We love data science and cool data science projects. If you’re a applying for our free data science fellowship and looking to propose a data science project, here are four project ideas.
GitHub
GitHub is a great source of data on how engineers write code. A recent post found discrimination against Pull Requests submitted by women on GitHub, although perhaps that study could have been better. But there are lots of other ideas to pursue. We can easily learn an n-gram classifier on whether a line of code is a comment or not and search for commented out code. Are repos by academics more likely to have commented out code? Are they more likely to violate lint rules? Additionally, it would be interesting to analyze commits that are in response to bug fixes to predict in which lines of code bugs are more likely to occur.
Open Food
Ever what makes Mexican food unique or what’s distinctive about Polish cuisine?

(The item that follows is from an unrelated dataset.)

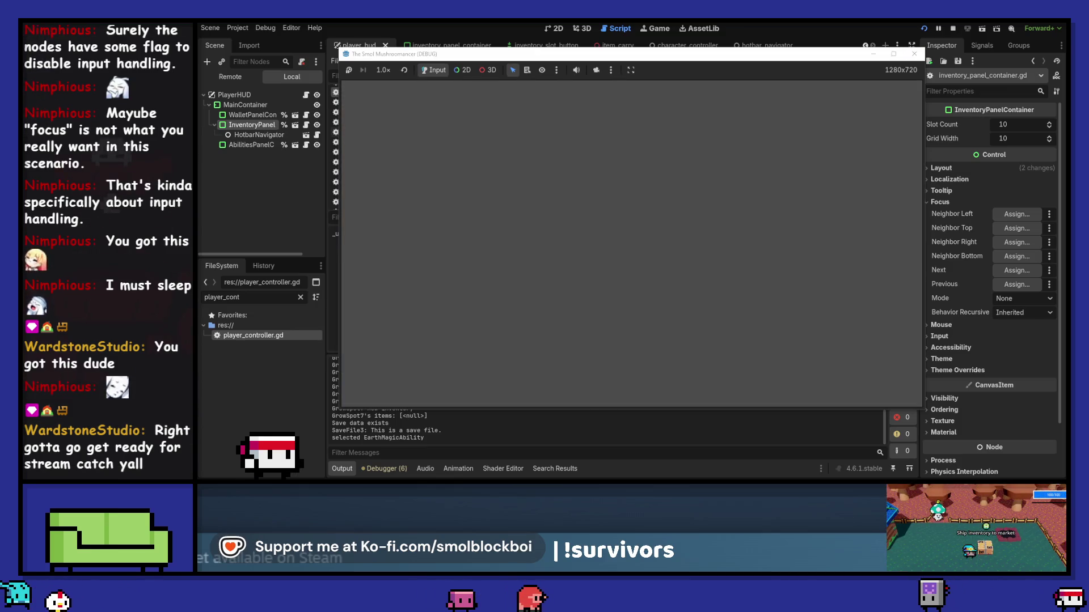
pyautogui.click(914, 53)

There are plenty of recipe websites (allrecipes.com, foodnetwork.com, chowhound.com) with ingredient lists. You could easily run PCA, K-Means, or your favorite clustering algorithm or a classifier on ethnically identified dishes. Can you combine this information to find an “Eastern European” Ingredients” eigenvector?
Open Drinks
If you’re interested in cocktails, drinksmixer.com’s ingredient lists are event hyperlinks and cross-referenced for you. You could easily use SVD or other recommendation engine techniques to find cocktails that are similar to the ones you already drink. Cocktails are suppose to have a balance of the five basic tastes. Drink Mixer actually gives you the nutritional information to break information down. Connoisseurs of beer know that BeerAdvocate.com has very in depth beer reviews, often containing thousands of reviews per beer. You can use NLP to find similar beers?
NYC Taxi Data:
There’s plenty of analysis of NYC Taxi Data but it’s often about optimizing fares or finding which street to hail a taxi on. But there’s a tonne of sociological data to be unlocked. Where do the Bridge and Tunnel Crowd go on Friday or Saturday Night? Where do theatre or symphony goers head home to after their performances? Where the bankers go to eat or sleep after work? Where do the consultants, who fly every Sunday evening and arrive back in town Thursday evening live? What are the most popular hotels amongst Amtrak travelers? What about flights? Where do tourists go after hitting up the MET museum or Statue of Liberty? Can you companies understand where their customers live?